De este modo, mundo y lenguaje se identifican plenamente en la
intensa pintura de Salvador Conca. Y si la pintura –como subraya J.
F. Lyotard– necesita ser hablada, también las palabras, a modo de
intercambio, necesitan ser construidas, a través de la complejidad
propia de su minuciosa arquitectura de signos.
De hecho, las soluciones que Salvador Conca aporta a la pintura
neometafísica en la que, desde hace mucho tiempo, en continuidad
milita, habría que intentar alistarlas, aunque fuera con suma
brevedad y sencillez, con el fin básico de acercarnos didácticamente
al desvelamiento de su poética pictórica.
Reconocemos por lo común, con suma facilidad, en todos sus trabajos,
ese singular vocabulario de elementos referenciales, convertidos en
signos minuciosamente definidos, aunque nos extraña también, sin
duda alguna, la enigmática sintaxis que articula su copresencia
sobre el espacio pictórico, siempre cabalísticamente transformado en
espacio de representación. Una sintaxis donde –casi por igual– rige
tanto la casualidad como la lógica, tanto el azar como la necesidad.

El problema: Repite sin cambios el fragmento del texto sobre la pintura de Salvador Conca que comienza en las palabras "De este modo, mundo" y termina después de "arquitectura de signos.".

Fragmento de origen:
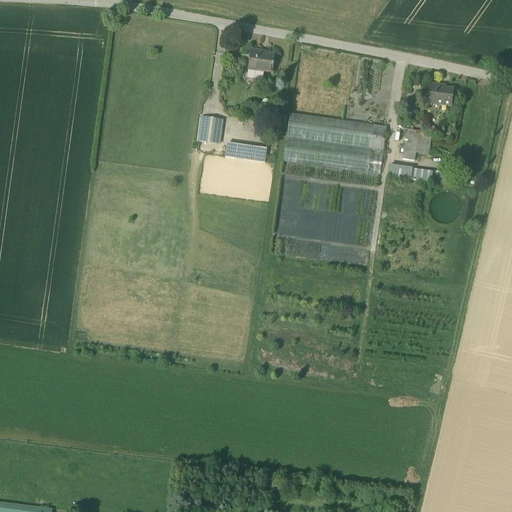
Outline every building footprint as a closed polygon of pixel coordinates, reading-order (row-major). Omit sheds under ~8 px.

Solución:
De este modo, mundo y lenguaje se identifican plenamente en la
intensa pintura de Salvador Conca. Y si la pintura –como subraya J.
F. Lyotard– necesita ser hablada, también las palabras, a modo de
intercambio, necesitan ser construidas, a través de la complejidad
propia de su minuciosa arquitectura de signos.